Sunday, March 6, 2011

Take a Left at the Arby's: Casa Grande Ruins Nat'l Monument 3/4/11

After driving right by the damn thing in May of 2009, we had to make amends. Sure, it would mean making a very long trip that much longer (try 2,400 miles in five days), but how could we come within shouting distance once again and give it the finger?
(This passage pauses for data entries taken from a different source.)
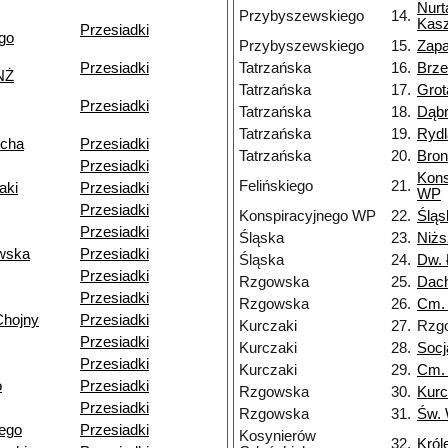
Nurt
Przybyszewskiego
14.
Kasz
Przesiadki
go
Przybyszewskiego
15.
Zapa
Przesiadki
Tatrzańska
16.
Brz
NŻ
Tatrzańska
17.
Grot
Przesiadki
Tatrzańska
18.
Dąb
Tatrzańska
19.
Rydl
echa
Przesiadki
Tatrzańska
20.
Bron
Przesiadki
Kons
Felińskiego
21.
aki
Przesiadki
WP
Przesiadki
Konspiracyjnego WP
22.
Śląs
Przesiadki
Śląska
23.
Niżs
wska
Przesiadki
Śląska
24.
Dw. 
Przesiadki
Rzgowska
25.
Dac
Przesiadki
Rzgowska
26.
Cm.
Chojny
Przesiadki
Kurczaki
27.
Rzg
Przesiadki
Kurczaki
28.
Socj
Przesiadki
Kurczaki
29.
Cm. 
o
Przesiadki
Rzgowska
30.
Kurc
Przesiadki
Rzgowska
31.
Św. 
ego
Przesiadki
Kosynierów
32.
Król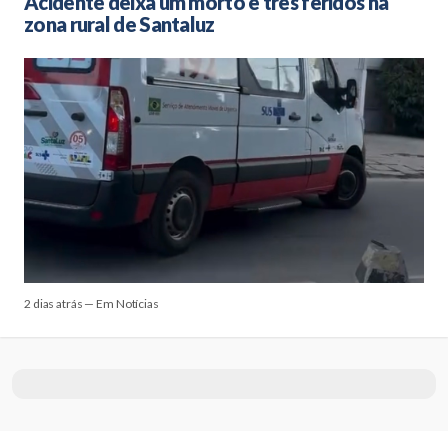
Acidente deixa um morto e três feridos na
zona rural de Santaluz
2 dias atrás — Em Notícias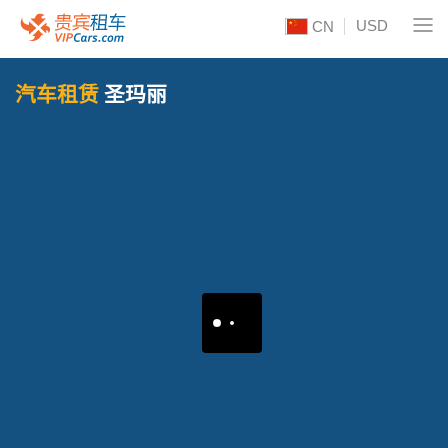
USD
CN
汽车租赁
圣玛丽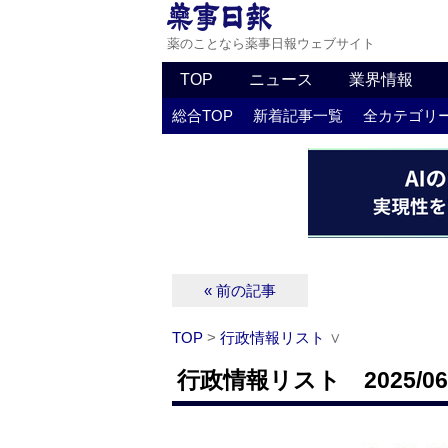
薬のことなら薬事日報ウェブサイト
TOP
ニュース
業界情報
総合TOP
新着記事一覧
全カテゴリ
« 前の記事
TOP
>
行政情報リスト
∨
行政情報リスト 2025/06/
Mind you, this isn't Glacier National Park we're talking about here, and we knew its reputation beforehand (reviews classify it anywhere from "ridiculous" to "silly"), but as we've said again and again, passport stamps make a person do outrageous things, including spending less time in Tucson proper to drive an hour north for what amounts to an ancient observatory protected ever so gingerly by a giant umbrella.
Located in Coolidge, AZ (and I mean IN, as it is right across the street from a Walgreens), Casa Grande's surroundings make it impossible to take that all-important journey into the past (unless the 13th century had stoplights and a Lowe's franchise), but once you drive through the gate (strangely closed at first, as this is the first time we arrived at an NPS site before it opened for the day), you're in a better mood, as what lies before you is bleak beyond belief (see below). After a short drive, one arrives at a modest visitor center equipped with far more parking spaces than should be necessary. That said, it is rumored that this place is strangely popular, I'm guessing because plump tourists can snag a burger no more than 60 seconds after wrapping up the brief tour.
"Fine", you're likely saying, "we get it.....this is not a place for isolation and detachment....What else ya got?" That blessed canopy, of course, but hold on a minute. As we now believe in discussing the visitor centers as part of this world famous blog, we should warn you that while acceptable, it's not going to blow you away with artifacts and information. After all, while there are theories about the Hohokam people and the times in which they lived, few agree on Casa Grande's meaning. Like so many ancient structures of the Southwest,  the building holds great celestial significance (nothing was simply "thrown together"), but no evidence exists regarding what exactly went on within its walls. Yes, these were people in touch with their surroundings (in the desert, you'd better be), but in many respects, modern man is left to fill in the gaps, often with romantic notions that may or may not reflect actual history. It's likely we'll never really know.
So after skipping the video (it didn't sound promising, but we probably should have given it a chance) and gazing at one of the largest pieces of pottery we've ever seen, we walked the short distance to the back door, where the lone Casa stood. You won't spend a great deal of time here (you walk up, around, and back), but once you come upon it, the size is impressive, and you're not surprised to learn that at four stories and sixty feet in length, it is the largest known structure from the Hohokam period. Fortifications have been extensive, but the site allows an up-close-and-personal visit, including the inevitable slackjawed stare at the steel and concrete canopy. Yes, the canopy. Built in 1932 to protect Casa Grande from, um, the sun (I think), it seems to serve its purpose (they say it would be gone by now without protection, though one wonders how the hell it survived 800 years without such a modern monstrosity), but in some ways, any visit becomes more about what came about in 1932 rather than what survived from 1150. Still, I walked away thinking that without the canopy, Casa Grande might seem too "minor" a monument; a lonely building dwarfed by the vast Arizona desert.
Casa Grande can't help that it lacks the dramatic setting of Mesa Verde, or lonely (but teeming) canyon of Chaco, so one should be forgiving if it doesn't take one's breath away. While the canopy strips the site of its original power, it's really no different than adding a decidedly phony kiva, and we hardly punished Aztec Ruins for including one. Still, that kiva, while not built by ancient hands, gives visitors an idea of what one might have looked like those many centuries ago, while a canopy simply keeps the rain out and the birds in. The impulse was noble, perhaps, but there's an argument to be made that if the elements had taken it away, so be it. That's a far different animal than man-caused vandalism, after all.